To vacate the judgment dismissing the complaint, the plaintiff was required to demonstrate a justifiable excuse for her failure to comply with the certification order and the existence of a potentially meritorious cause of action (see CPLR 3216 [e]; Baczkowski v Collins [*2]Constr. Co., 89 NY2d 499, 503 ; Rodriguez v Five Towns Nissan, 69 AD3d at 834; Davis v Cardiovascular Consultants of Long Is., P.C., 65 AD3d 1076, 1077 ; Petersen v Lysaght, Lysaght & Kramer, P.C., 47 AD3d at 783). Although the court has the discretion to accept law office failure as a justifiable excuse (see CPLR 2005), a claim of law office failure should be supported by a "detailed and credible" explanation of the default at issue (see Henry v Kuveke, 9 AD3d 476, 479 ; see also Gironda v Katzen, 19 AD3d 644, 645 ), and conclusory and unsubstantiated claims of law office failure are insufficient (see Lugauer v Forest City Ratner Co., 44 AD3d 829, 830 ; Matter of ELRAC, Inc. v Holder, 31 AD3d 636, 636-637 ; Matter of Denton v City of Mount Vernon, 30 AD3d 600, 601 ). In addition, in a medical malpractice action, expert medical opinion evidence is required to demonstrate merit, except as to matters within the ordinary experience and knowledge of laypersons (see Mosberg v Elahi, 80 NY2d 941, 942 ).

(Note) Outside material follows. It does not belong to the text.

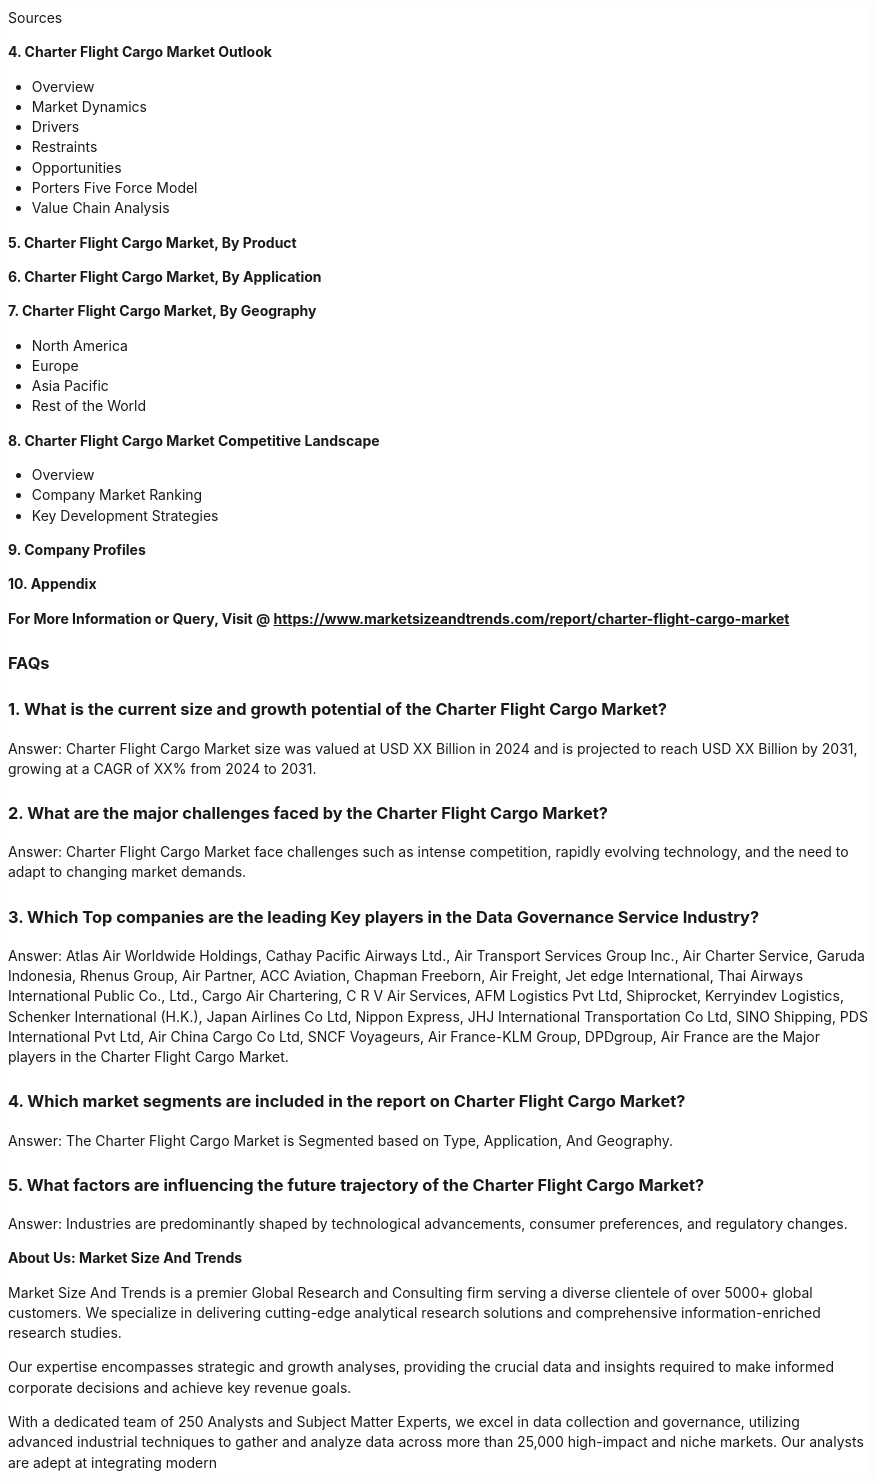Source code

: Sources</span></li></ul></div><div class="" data-test-id=""><p><strong><span class="">4. Charter Flight Cargo Market Outlook</span></strong></p></div><div class="" data-test-id=""><ul><li><span class="">Overview</span></li><li><span class="">Market Dynamics</span></li><li><span class="">Drivers</span></li><li><span class="">Restraints</span></li><li><span class="">Opportunities</span></li><li><span class="">Porters Five Force Model</span></li><li><span class="">Value Chain Analysis</span></li></ul></div><div class="" data-test-id=""><p><strong><span class="">5. Charter Flight Cargo Market, By Product</span></strong></p></div><div class="" data-test-id=""><p><strong><span class="">6. Charter Flight Cargo Market, By Application</span></strong></p></div><div class="" data-test-id=""><p><strong><span class="">7. Charter Flight Cargo Market, By Geography</span></strong></p></div><div class="" data-test-id=""><ul><li><span class="">North America</span></li><li><span class="">Europe</span></li><li><span class="">Asia Pacific</span></li><li><span class="">Rest of the World</span></li></ul></div><div class="" data-test-id=""><p><strong><span class="">8. Charter Flight Cargo Market Competitive Landscape</span></strong></p></div><div class="" data-test-id=""><ul><li><span class="">Overview</span></li><li><span class="">Company Market Ranking</span></li><li><span class="">Key Development Strategies</span></li></ul></div><div class="" data-test-id=""><p><strong><span class="">9. Company Profiles</span></strong></p></div><div class="" data-test-id=""><p><strong><span class="">10. Appendix</span></strong></p></div><div class="" data-test-id=""><p><strong><span class="">For More Information or Query, Visit @ <a href="https://www.marketsizeandtrends.com/report/charter-flight-cargo-market" target="_blank">https://www.marketsizeandtrends.com/report/charter-flight-cargo-market</a></span></strong></p></div><div class="" data-test-id=""><div class="article-main__content" data-test-id="publishing-text-block"><h3><strong><span class="">FAQs</span></strong></h3></div><div class="article-main__content" data-test-id="publishing-text-block"><h3><span class="">1. What is the current size and growth potential of the Charter Flight Cargo Market?</span></h3></div><div class="article-main__content" data-test-id="publishing-text-block"><p><span class="font-[700]">Answer</span><span class="">: Charter Flight Cargo Market size was valued at USD XX Billion in 2024 and is projected to reach USD XX Billion by 2031, growing at a CAGR of XX% from 2024 to 2031.</span></p></div><div class="article-main__content" data-test-id="publishing-text-block"><h3><span class="">2. What are the major challenges faced by the Charter Flight Cargo Market?</span></h3></div><div class="article-main__content" data-test-id="publishing-text-block"><p><span class="font-[700]">Answer</span><span class="">: Charter Flight Cargo Market face challenges such as intense competition, rapidly evolving technology, and the need to adapt to changing market demands.</span></p></div><div class="article-main__content" data-test-id="publishing-text-block"><h3><span class="">3. Which Top companies are the leading Key players in the Data Governance Service Industry?</span></h3></div><div class="article-main__content" data-test-id="publishing-text-block"><p><span class="font-[700]">Answer</span><span class="">: Atlas Air Worldwide Holdings, Cathay Pacific Airways Ltd., Air Transport Services Group Inc., Air Charter Service, Garuda Indonesia, Rhenus Group, Air Partner, ACC Aviation, Chapman Freeborn, Air Freight, Jet edge International, Thai Airways International Public Co., Ltd., Cargo Air Chartering, C R V Air Services, AFM Logistics Pvt Ltd, Shiprocket, Kerryindev Logistics, Schenker International (H.K.), Japan Airlines Co Ltd, Nippon Express, JHJ International Transportation Co Ltd, SINO Shipping, PDS International Pvt Ltd, Air China Cargo Co Ltd, SNCF Voyageurs, Air France-KLM Group, DPDgroup, Air France are the Major players in the Charter Flight Cargo Market.</span></p></div><div class="article-main__content" data-test-id="publishing-text-block"><h3><span class="">4. Which market segments are included in the report on Charter Flight Cargo Market?</span></h3></div><div class="article-main__content" data-test-id="publishing-text-block"><p><span class="font-[700]">Answer</span><span class="">: The Charter Flight Cargo Market is Segmented based on Type, Application, And Geography.</span></p></div><div class="article-main__content" data-test-id="publishing-text-block"><h3><span class="">5. What factors are influencing the future trajectory of the Charter Flight Cargo Market?</span></h3></div><div class="article-main__content" data-test-id="publishing-text-block"><p><span class="font-[700]">Answer:</span><span class="">&nbsp;Industries are predominantly shaped by technological advancements, consumer preferences, and regulatory changes.</span></p></div><p><strong><span class="">About Us: Market Size And Trends</span></strong></p></div><div class="" data-test-id=""><p><span class="">Market Size And Trends is a premier Global Research and Consulting firm serving a diverse clientele of over 5000+ global customers. We specialize in delivering cutting-edge analytical research solutions and comprehensive information-enriched research studies.</span></p></div><div class="" data-test-id=""><p><span class="">Our expertise encompasses strategic and growth analyses, providing the crucial data and insights required to make informed corporate decisions and achieve key revenue goals.</span></p></div><div class="" data-test-id=""><p><span class="">With a dedicated team of 250 Analysts and Subject Matter Experts, we excel in data collection and governance, utilizing advanced industrial techniques to gather and analyze data across more than 25,000 high-impact and niche markets. Our analysts are adept at integrating modern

The undetailed and uncorroborated claim of law office failure set forth by the plaintiff's attorney, and the unsubstantiated claim that he left the country to assist his injured sister, did not amount to a justifiable excuse for the failure to comply with the certification order (see Lugauer v Forest City Ratner Co., 44 AD3d at 830; Matter of ELRAC, Inc. v Holder, 31 AD3d at 636-637) or for the delay of more than six months in moving to vacate the default judgment (see Bowman v Kusnick, 35 AD3d 643, 644 ; Williams v Pratt Inst., 212 AD2d 692, 692 ). Moreover, the plaintiff failed to demonstrate the existence of a potentially meritorious cause of action (see Orphan v Pilnik, 15 NY3d 907, 908 ; Belak-Redl v Bollengier, 74 AD3d 1110, 1111 ; Behar v Coren, 21 AD3d 1045, 1047 ). Accordingly, the Supreme Court providently exercised its discretion in denying the plaintiff's motion, inter alia, in effect, to vacate the judgment dismissing the complaint pursuant to CPLR 3216. Rivera, J.P., Florio, Dickerson, Leventhal and Lott, JJ., concur. [Prior Case History: 2011 NY Slip Op 31823(U).]